'This is a new one' Dave Okumu, the charismatic frontman of the genre splicing trio The Invisible, says to a packed venue. Everyone looks at each other with a mix of glee and trepidation. After the song starts it’s clear that it’s business as usual. This is the feeling I had, a few weeks later, when I started to play their new album, Patience, for the first time. And just like that night in a sweaty venue, I was rewarded with a feeling of satisfaction and contentment. Patience shows a progression from The Invisible's previous releases – 2009’s self-titled debut and 2012’s Rispah. Okumu, Tom Herbert and Leo Taylor still retain everything we’ve come to expect from them, soaring vocals, intricate electronic melodies and pop hooks, but this time everything has a lighter touch.

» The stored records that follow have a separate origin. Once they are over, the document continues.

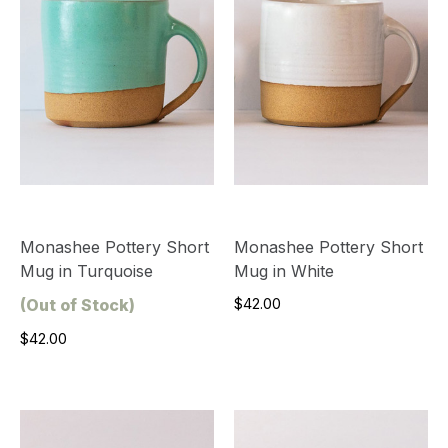
Monashee Pottery Short
Monashee Pottery Short
Mug in Turquoise
Mug in White
(Out of Stock)
$42.00
$42.00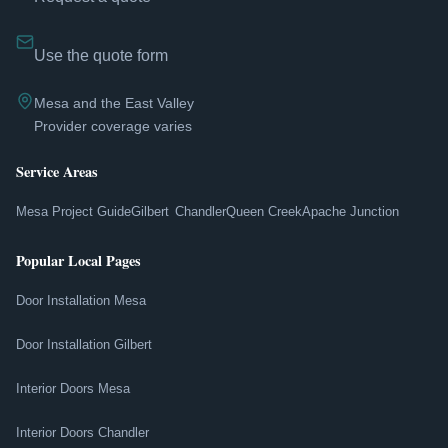
Use the quote form
Mesa and the East Valley
Provider coverage varies
Service Areas
Mesa Project Guide
Gilbert
Chandler
Queen Creek
Apache Junction
Popular Local Pages
Door Installation Mesa
Door Installation Gilbert
Interior Doors Mesa
Interior Doors Chandler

The album can be broken down into two parts. The first is a selection of songs that show progression from their last two albums. ‘Save You’, ‘Best of Me’, ‘Life’s Dancers’ and ‘Memories’ are forward thinking post-pop with soul searching lyrics. ‘Save You’ is the prime example: “Take your mind back to the things you said, You reached deep down with the words you shared. You made sure you live in my head, I can't help but dream about you”. All the while a catchy stop-start guitar riffs gets in your head until the glorious pop chorus that hammers everything home. ‘Memories’ is far more poetic with the imagery this powerhouse trio create “Memories in perfect prism, On and on” and “Preserve for all eternity remembrance of you and me, Preserve for all eternity. Breathe into me the breath of life so I can know I'm not alone, Breathe into me the breath of life”. ‘Memories’ has a Massive Attack vibe to, and as the song grows and swells you almost expect it to skew into 'Teardop'.

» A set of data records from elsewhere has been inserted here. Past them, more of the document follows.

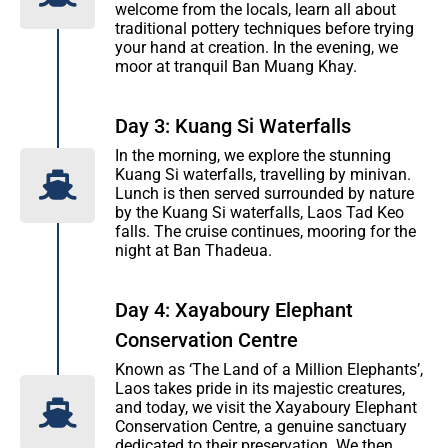
welcome from the locals, learn all about
traditional pottery techniques before trying
your hand at creation. In the evening, we
moor at tranquil Ban Muang Khay.
Day 3: Kuang Si Waterfalls
In the morning, we explore the stunning
Kuang Si waterfalls, travelling by minivan.
Lunch is then served surrounded by nature
by the Kuang Si waterfalls, Laos Tad Keo
falls. The cruise continues, mooring for the
night at Ban Thadeua.
Day 4: Xayaboury Elephant
Conservation Centre
Known as ‘The Land of a Million Elephants’,
Laos takes pride in its majestic creatures,
and today, we visit the Xayaboury Elephant
Conservation Centre, a genuine sanctuary
dedicated to their preservation. We then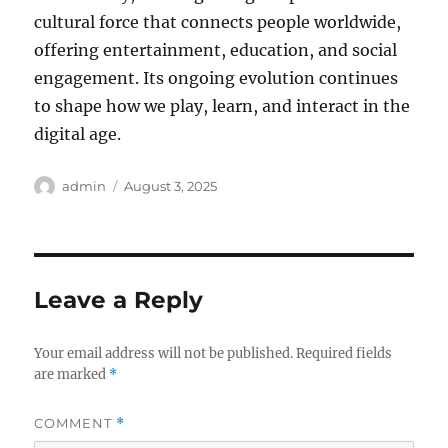
cultural force that connects people worldwide,
offering entertainment, education, and social
engagement. Its ongoing evolution continues
to shape how we play, learn, and interact in the
digital age.
Author
Posted
admin
August 3, 2025
on
Leave a Reply
Your email address will not be published.
Required fields
are marked
*
COMMENT
*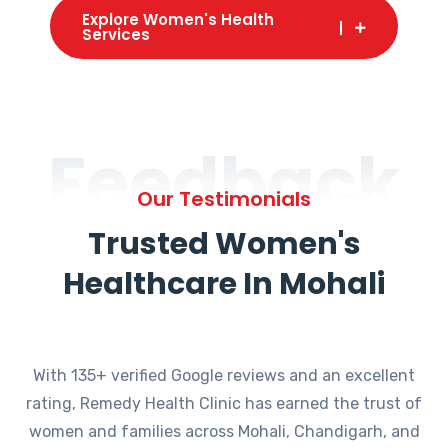
Explore Women's Health
Services
Feedback
Our Testimonials
Trusted Women's
Healthcare In Mohali
With 135+ verified Google reviews and an excellent
rating, Remedy Health Clinic has earned the trust of
women and families across Mohali, Chandigarh, and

The second is a collection of songs that, for the first time in The Invisible's career, features guest vocalists and musicians. The album starts with ‘So Well’ which sees Jesse Ware duetting with Okumu, ‘Different’ features Rosie Lowe, ‘Love Me Again’ sees Okumu teaming up with Anna Calvi for a third time and ‘K Town Sunset’ sees pop maverick Connan Mockasin joining the group. These some of the most interesting moments on the album. Not only does it showcase the band's musical abilities even more, it also works as a show reel for The Invisible's ability to write for others. ‘So Well’ is a prime example. It’s a tender ballad about love, rejection and redemption, but thanks to Ware on vocals it takes on a more sensitive and impuissant vibe. The opening lyrics set the tone of the song perfectly: “Easy come easy go, If you don't tell me I'll never know, The mystery remains unsolved, You didn't show me how it goes” Ware’s delicate vocals show a vulnerability that if Okumu would have lacked. This change in emotional impact is the difference between their debut and Rispah. The band has finally found its voice, and this shows throughout the album especially on the final song, and also the stand out moment of the album ‘K Town Sunset’. The opening woozy strains are quickly brought back into line with almost industrial beats, then Okumu and Mockasin’s combined vocals, with a wonky keyboard line, that slowly gets incorporated into some laidback neo-acid tweeking. It’s as close to perfection that 2016 has got.
Patience is an album made by a band reaching the pinnacle of its powers. Their ability to merge indie, soul, electronica, gospel and give it a sheer pop sets them apart from their peers. In the four years since Rispah we’ve had to be patient, at times I feared the band would go off and be producers, arrangers and remixers for bigger artists than come together and make another album, but as the old adage says 'A little patience goes a long way', and we have been rewarded for it. Patience not only lives up to its name, but surpasses it.